(The following article is from the August 1-31, 2007 issue of People's Voice, Canada's leading communist newspaper. Articles can be reprinted free if the source is credited. Subscription rates in Canada: $25/year, or $12 low income rate; for U.S. readers - $25 US per year; other overseas readers - $25 US or $35 CDN per year. Send to: People's Voice, c/o PV Business Manager, 133 Herkimer St. Unit 502, Hamilton, ON, L8P 2H3.)
By Karin Larsen, Hamilton
Imperialism, the dominant socio-economic system, parasitically exploits the Earth and all her species. The times of great ice storms, hurricanes, melting of ancient glaciers and droughts has provoked even scientists in the service of the empire to recognize that a parasite will die if it kills its host.
While the bourgeois media and state infrastructure bicker over the accounting costs of responsibility for implementing even the most anemic of regulations, working class citizens of all colours, cultures and ancestry are moving away from the destructive behaviours we acknowledge within the present socio-economic conditions.
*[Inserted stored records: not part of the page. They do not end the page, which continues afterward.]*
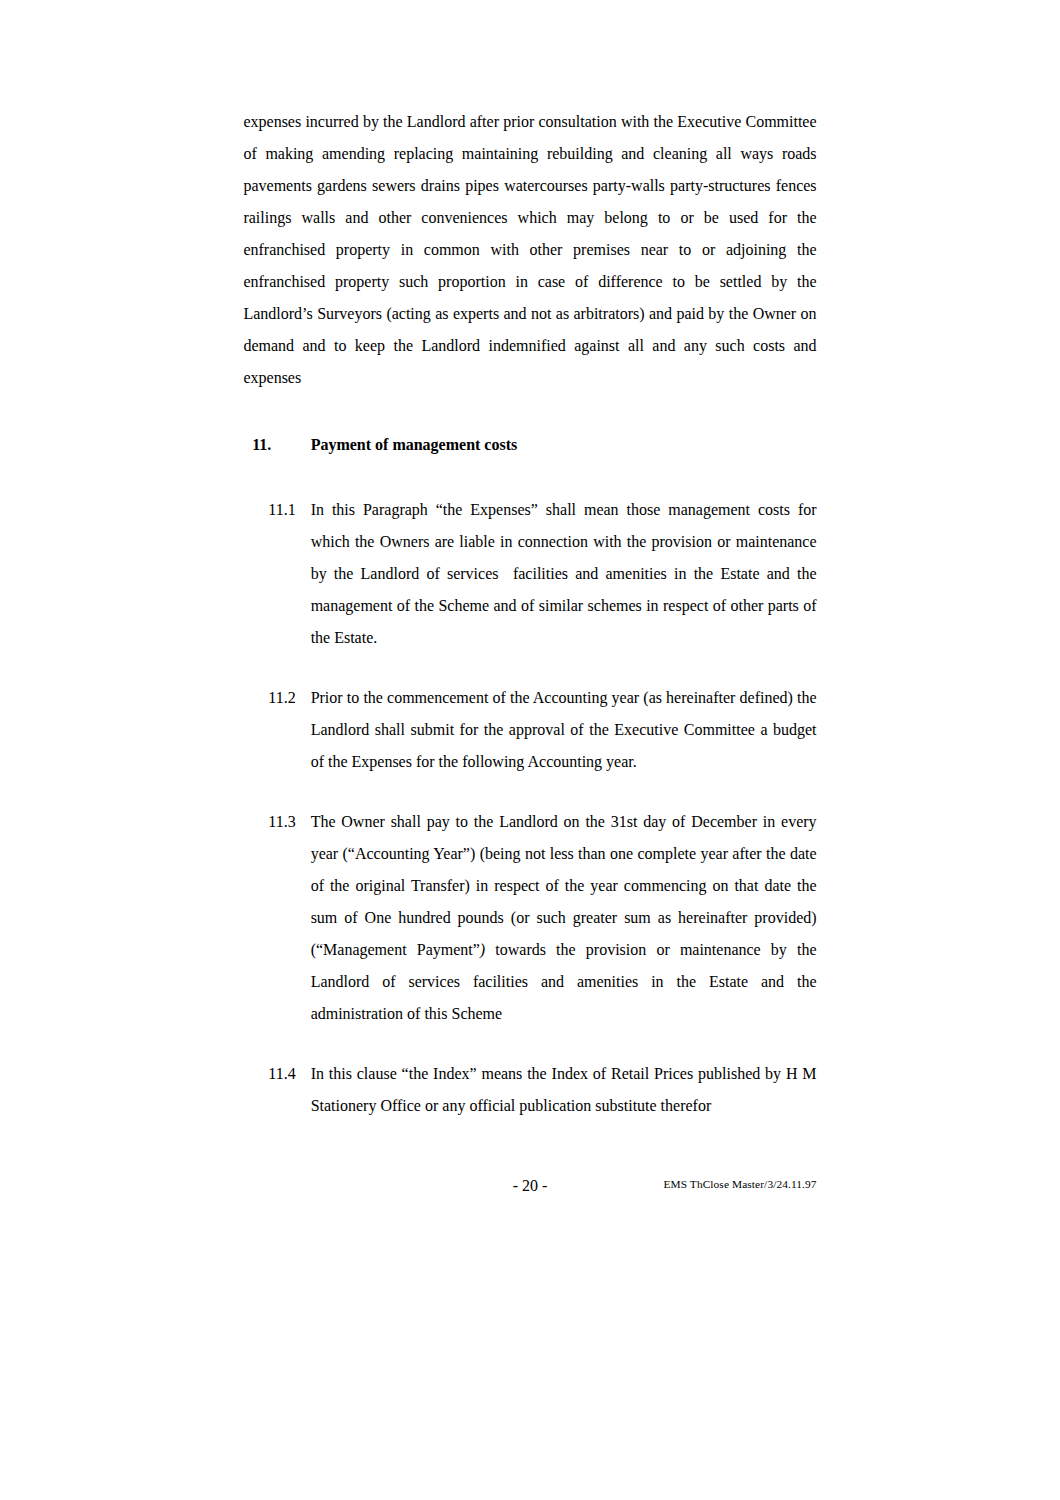expenses incurred by the Landlord after prior consultation with the Executive Committee of making amending replacing maintaining rebuilding and cleaning all ways roads pavements gardens sewers drains pipes watercourses party-walls party-structures fences railings walls and other conveniences which may belong to or be used for the enfranchised property in common with other premises near to or adjoining the enfranchised property such proportion in case of difference to be settled by the Landlord’s Surveyors (acting as experts and not as arbitrators) and paid by the Owner on demand and to keep the Landlord indemnified against all and any such costs and expenses
11. Payment of management costs
11.1 In this Paragraph “the Expenses” shall mean those management costs for which the Owners are liable in connection with the provision or maintenance by the Landlord of services facilities and amenities in the Estate and the management of the Scheme and of similar schemes in respect of other parts of the Estate.
11.2 Prior to the commencement of the Accounting year (as hereinafter defined) the Landlord shall submit for the approval of the Executive Committee a budget of the Expenses for the following Accounting year.
11.3 The Owner shall pay to the Landlord on the 31st day of December in every year (“Accounting Year”) (being not less than one complete year after the date of the original Transfer) in respect of the year commencing on that date the sum of One hundred pounds (or such greater sum as hereinafter provided) (“Management Payment”) towards the provision or maintenance by the Landlord of services facilities and amenities in the Estate and the administration of this Scheme
11.4 In this clause “the Index” means the Index of Retail Prices published by H M Stationery Office or any official publication substitute therefor
- 20 -
EMS ThClose Master/3/24.11.97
The recent Haudenosaunee Environmental Forum, held at Six Nations Polytech, brought together voices from the Amazon Conservation Team (ACT), the Haudenosaunee Confederacy, the Grand River Conservation Authority and the Six Nations Band Council in a call for unity in action.
Since initiating the land reclamation of the small patch of land between the Six Nations Reserve and the suburban town of Caledonia, since the infamous OPP attack which drew broad and distant pledges of solidarity with our brothers and sisters on the front line, the bourgeois media have bombarded workers with the message that our wage dependency, in this period of constructed job loss, requires us to do anything that might bolster this rapacious "development" driven economy.
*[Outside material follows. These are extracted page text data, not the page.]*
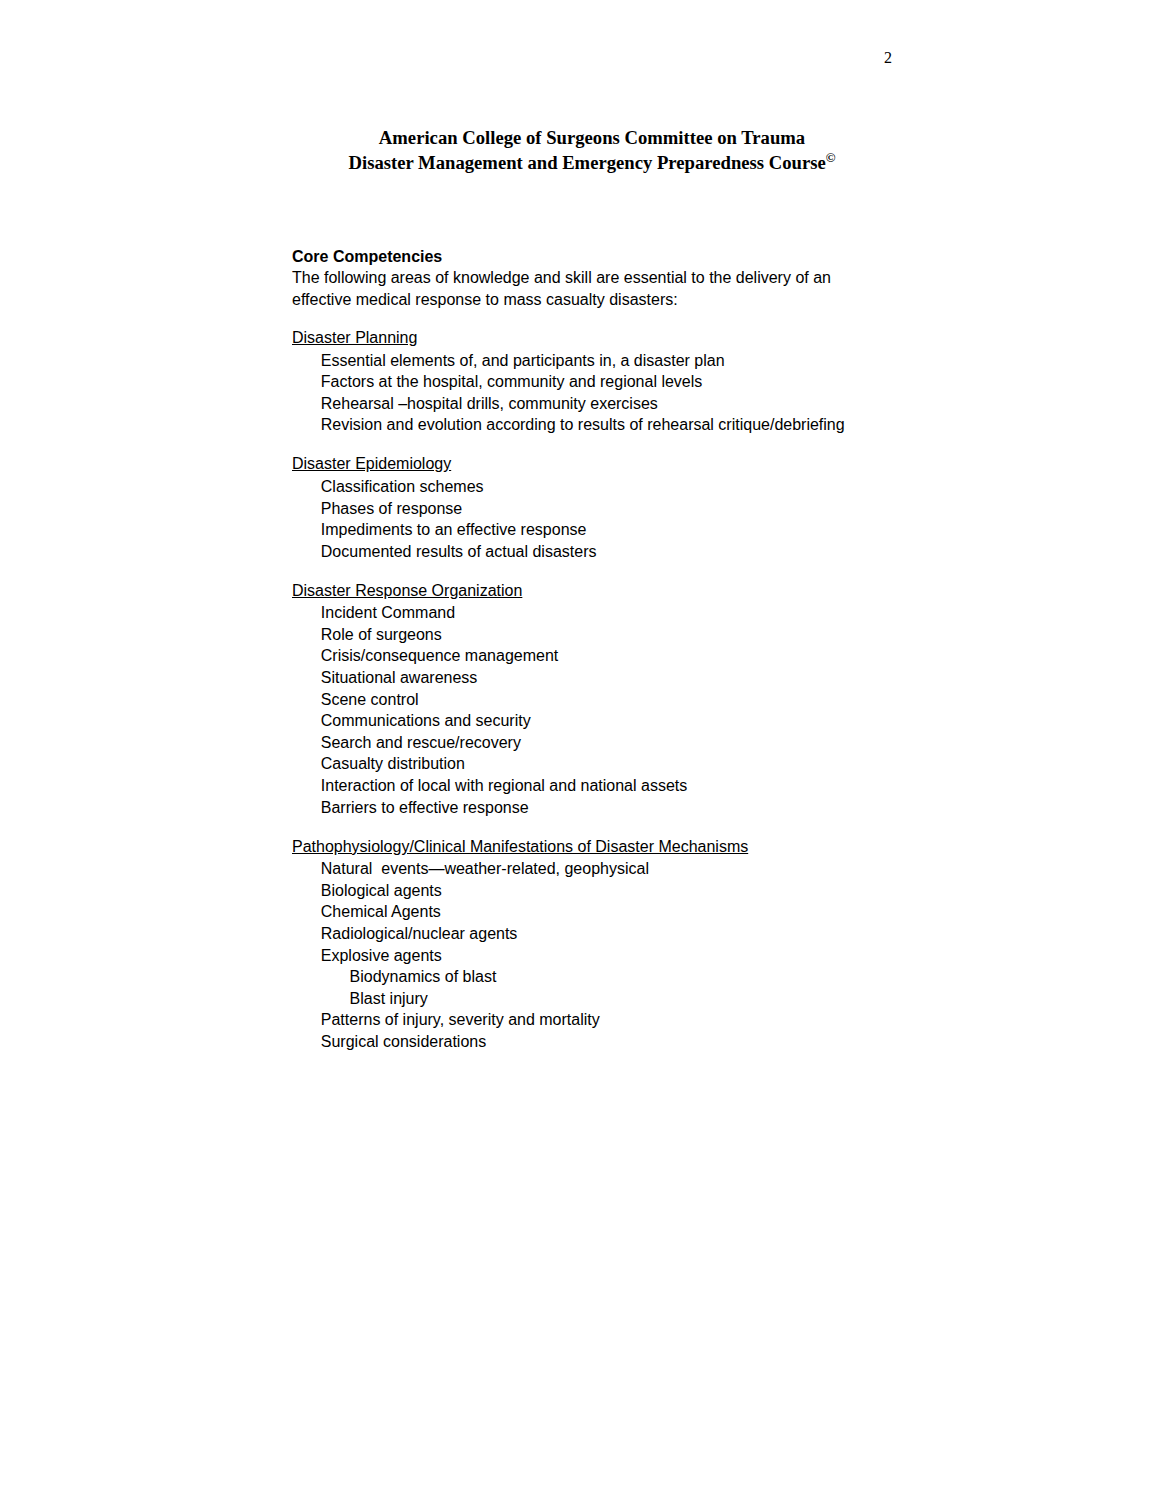2
American College of Surgeons Committee on Trauma Disaster Management and Emergency Preparedness Course©
Core Competencies
The following areas of knowledge and skill are essential to the delivery of an effective medical response to mass casualty disasters:
Disaster Planning
Essential elements of, and participants in, a disaster plan
Factors at the hospital, community and regional levels
Rehearsal –hospital drills, community exercises
Revision and evolution according to results of rehearsal critique/debriefing
Disaster Epidemiology
Classification schemes
Phases of response
Impediments to an effective response
Documented results of actual disasters
Disaster Response Organization
Incident Command
Role of surgeons
Crisis/consequence management
Situational awareness
Scene control
Communications and security
Search and rescue/recovery
Casualty distribution
Interaction of local with regional and national assets
Barriers to effective response
Pathophysiology/Clinical Manifestations of Disaster Mechanisms
Natural events—weather-related, geophysical
Biological agents
Chemical Agents
Radiological/nuclear agents
Explosive agents
Biodynamics of blast
Blast injury
Patterns of injury, severity and mortality
Surgical considerations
At the forum, the two presenting organizations funded by the Canadian state offered solid facts and figures identifying specific problems with waste management and water safety, accompanied by specific local actions to stem the tide of destruction. Yet their message remained couched in defeatism, a mindset that we will have to respectfully challenge as we struggle for a united front.
Incisive speeches from members of the ACT, which works with Indigenous people in conserving biodiversity, health and culture in tropical America, and the Haudenosaunee Confederacy, spoke to the need to marry twenty-first century scientific technology with ancestral wisdom of this land that too many still call the New World.
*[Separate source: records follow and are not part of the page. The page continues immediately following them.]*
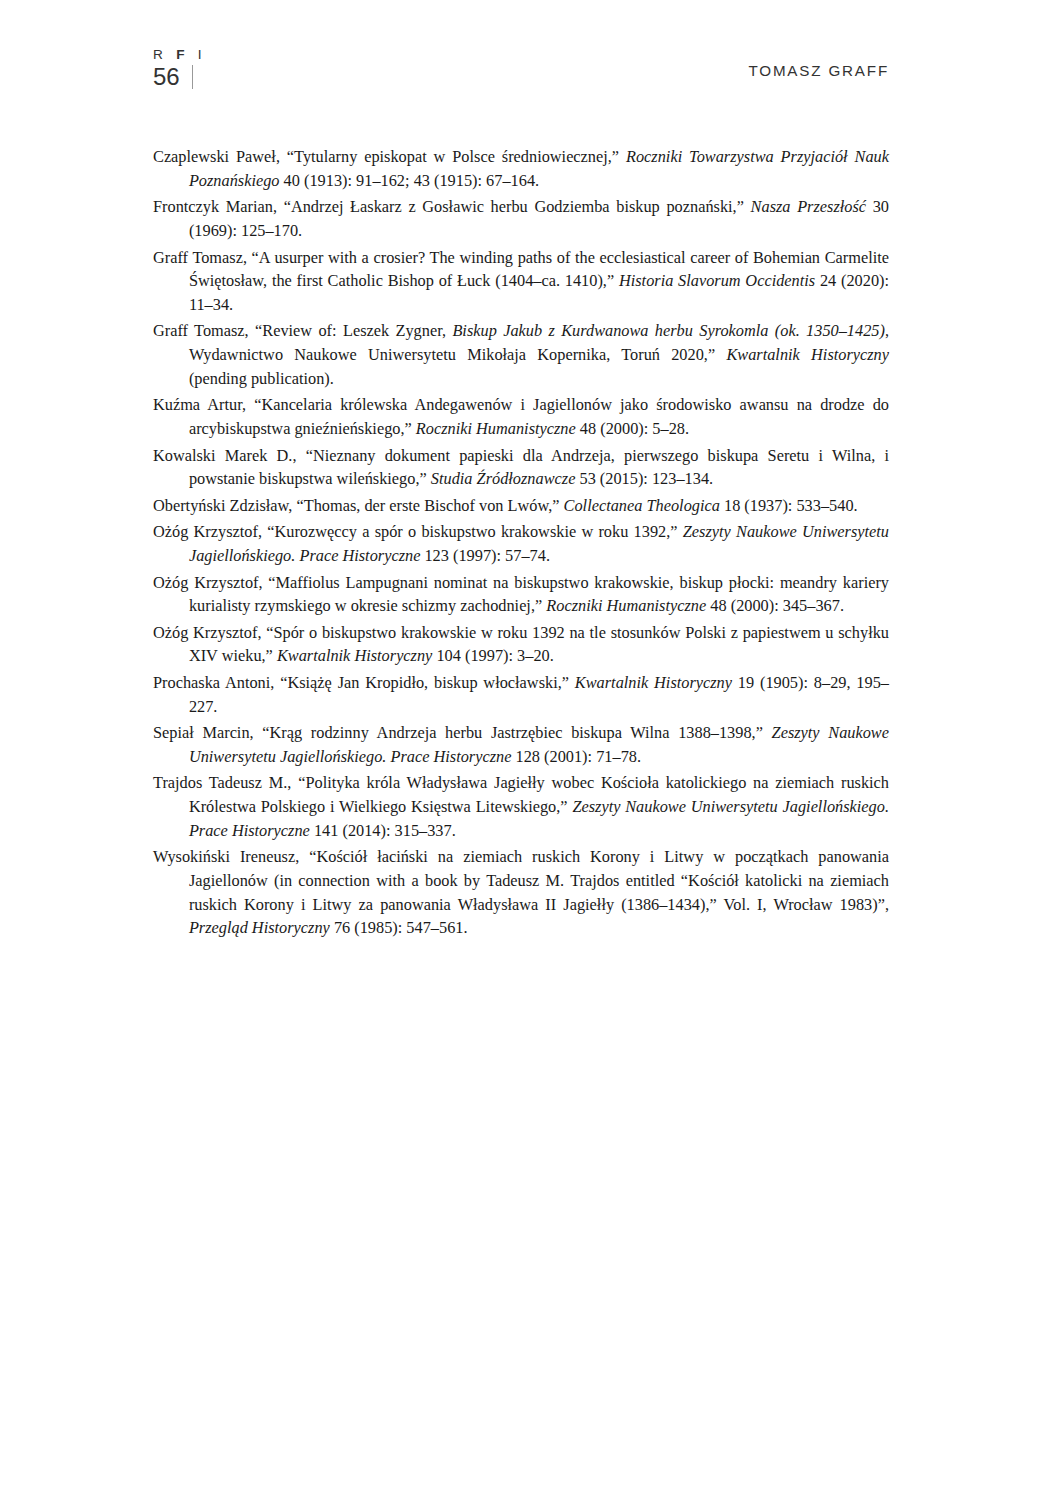R F I 56
Tomasz Graff
Czaplewski Paweł, “Tytularny episkopat w Polsce średniowiecznej,” Roczniki Towarzystwa Przyjaciół Nauk Poznańskiego 40 (1913): 91–162; 43 (1915): 67–164.
Frontczyk Marian, “Andrzej Łaskarz z Gosławic herbu Godziemba biskup poznański,” Nasza Przeszłość 30 (1969): 125–170.
Graff Tomasz, “A usurper with a crosier? The winding paths of the ecclesiastical career of Bohemian Carmelite Świętosław, the first Catholic Bishop of Łuck (1404–ca. 1410),” Historia Slavorum Occidentis 24 (2020): 11–34.
Graff Tomasz, “Review of: Leszek Zygner, Biskup Jakub z Kurdwanowa herbu Syrokomla (ok. 1350–1425), Wydawnictwo Naukowe Uniwersytetu Mikołaja Kopernika, Toruń 2020,” Kwartalnik Historyczny (pending publication).
Kuźma Artur, “Kancelaria królewska Andegawenów i Jagiellonów jako środowisko awansu na drodze do arcybiskupstwa gnieźnieńskiego,” Roczniki Humanistyczne 48 (2000): 5–28.
Kowalski Marek D., “Nieznany dokument papieski dla Andrzeja, pierwszego biskupa Seretu i Wilna, i powstanie biskupstwa wileńskiego,” Studia Źródłoznawcze 53 (2015): 123–134.
Obertyński Zdzisław, “Thomas, der erste Bischof von Lwów,” Collectanea Theologica 18 (1937): 533–540.
Ożóg Krzysztof, “Kurozwęccy a spór o biskupstwo krakowskie w roku 1392,” Zeszyty Naukowe Uniwersytetu Jagiellońskiego. Prace Historyczne 123 (1997): 57–74.
Ożóg Krzysztof, “Maffiolus Lampugnani nominat na biskupstwo krakowskie, biskup płocki: meandry kariery kurialisty rzymskiego w okresie schizmy zachodniej,” Roczniki Humanistyczne 48 (2000): 345–367.
Ożóg Krzysztof, “Spór o biskupstwo krakowskie w roku 1392 na tle stosunków Polski z papiestwem u schyłku XIV wieku,” Kwartalnik Historyczny 104 (1997): 3–20.
Prochaska Antoni, “Książę Jan Kropidło, biskup włocławski,” Kwartalnik Historyczny 19 (1905): 8–29, 195–227.
Sepiał Marcin, “Krąg rodzinny Andrzeja herbu Jastrzębiec biskupa Wilna 1388–1398,” Zeszyty Naukowe Uniwersytetu Jagiellońskiego. Prace Historyczne 128 (2001): 71–78.
Trajdos Tadeusz M., “Polityka króla Władysława Jagiełły wobec Kościoła katolickiego na ziemiach ruskich Królestwa Polskiego i Wielkiego Księstwa Litewskiego,” Zeszyty Naukowe Uniwersytetu Jagiellońskiego. Prace Historyczne 141 (2014): 315–337.
Wysokiński Ireneusz, “Kościół łaciński na ziemiach ruskich Korony i Litwy w początkach panowania Jagiellonów (in connection with a book by Tadeusz M. Trajdos entitled “Kościół katolicki na ziemiach ruskich Korony i Litwy za panowania Władysława II Jagiełły (1386–1434),” Vol. I, Wrocław 1983)”, Przegląd Historyczny 76 (1985): 547–561.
Organized by the Public Awareness and Education Side-table, part of the Confederacy/Canada negotiations, the Indigenous Elders and Youth Council, and the McMaster University Indigenous Studies Department, the Forum discussed the pressing need for building the same level of love that many Canadians have for the Amazon and directing it towards the reforestation of the Carolinian Forest.
Looking at computer images of the Americas taken from on high (Google Earth) we can see that the Six Nations Reserve is a small patch of dark green surrounded by yellow crop land, which itself is being lost to the expanding grey concrete jungle. This surviving square of the Carolinian Forest is a home for animals, food and medicine plants that once grew along eastern North America, 80% of which has been destroyed but can and must be brought back. Today 25% of Canada's population lives on the filled swamplands and clear-cut woodlands of the Carolinian Forest. We, in the cities especially, must take up the responsibility of learning to respect, restore and live in harmony with our natural world.
The ACT presenters, who live in Colombia, explained that they, like the Haudenosaunee in Canada, have semi-autonomous reserves which they are in the process of expanding in a similar reclamation strategy. The next step, which will require the broad support of a united front, is to develop cultural and biological connectivity between these divided territories.
Anticipating the bourgeoisie's attempts to divide us, the forum was a reminder that if we want our future generations to live to build socialism, we must bring back the Carolinian Forest now.